CVE-2025-38157: 
Linux Kernel vulnerability analysis and mitigation

CVE-2025-38157 is a vulnerability discovered in the Linux kernel's ath9k_htc WiFi driver, disclosed on July 3, 2025. The vulnerability affects various Linux distributions and their kernel implementations, particularly impacting systems using the ath9k_htc wireless device driver (NVD).

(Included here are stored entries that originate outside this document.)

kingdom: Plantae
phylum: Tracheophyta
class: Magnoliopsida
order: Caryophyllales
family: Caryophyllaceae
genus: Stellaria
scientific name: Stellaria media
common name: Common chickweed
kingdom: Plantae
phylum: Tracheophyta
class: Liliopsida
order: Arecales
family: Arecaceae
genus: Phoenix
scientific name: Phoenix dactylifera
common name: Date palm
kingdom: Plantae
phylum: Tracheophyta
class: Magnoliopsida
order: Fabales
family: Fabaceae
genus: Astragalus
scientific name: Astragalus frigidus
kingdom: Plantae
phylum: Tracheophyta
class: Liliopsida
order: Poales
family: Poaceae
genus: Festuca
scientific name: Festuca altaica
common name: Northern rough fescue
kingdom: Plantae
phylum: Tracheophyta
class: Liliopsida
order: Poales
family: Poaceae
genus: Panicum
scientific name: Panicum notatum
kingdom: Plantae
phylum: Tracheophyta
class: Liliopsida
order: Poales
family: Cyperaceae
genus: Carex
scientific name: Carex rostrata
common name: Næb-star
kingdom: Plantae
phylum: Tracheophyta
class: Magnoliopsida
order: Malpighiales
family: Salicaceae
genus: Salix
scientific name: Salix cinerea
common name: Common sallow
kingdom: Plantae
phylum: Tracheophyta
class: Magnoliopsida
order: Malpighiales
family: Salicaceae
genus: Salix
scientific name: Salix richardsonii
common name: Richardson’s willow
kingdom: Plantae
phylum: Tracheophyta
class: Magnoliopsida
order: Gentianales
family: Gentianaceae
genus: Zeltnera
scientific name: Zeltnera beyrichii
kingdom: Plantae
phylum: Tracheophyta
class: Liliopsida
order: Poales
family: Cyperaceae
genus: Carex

The vulnerability occurs when a malicious USB device sends a WMI_SWBA_EVENTID event from an ath9k_htc-managed device before beaconing has been enabled. This triggers a divide-by-zero error in the driver, which can result in either a system crash or an out-of-bounds read condition. The issue specifically relates to the handling of software beacons in the ath9k_htc_swba() function (CVE). According to Rapid7's assessment, the vulnerability has been assigned a CVSS score of 5.0 with attack vector parameters of AV:L/AC:L/Au:N/C:N/I:N/A:C (Rapid7).

The vulnerability can lead to system crashes or potential out-of-bounds memory reads when exploited. This primarily affects system stability and availability, with the potential for denial of service conditions on affected systems (NVD).

The vulnerability has been resolved by implementing a fix that aborts the handling in ath9k_htc_swba() if beacons are not enabled. This prevents the divide-by-zero condition from occurring. Various Linux distributions have marked this vulnerability for patching, with Ubuntu marking it as 'Vulnerable' in several current releases including 24.04 LTS noble and 22.04 LTS jammy (Ubuntu).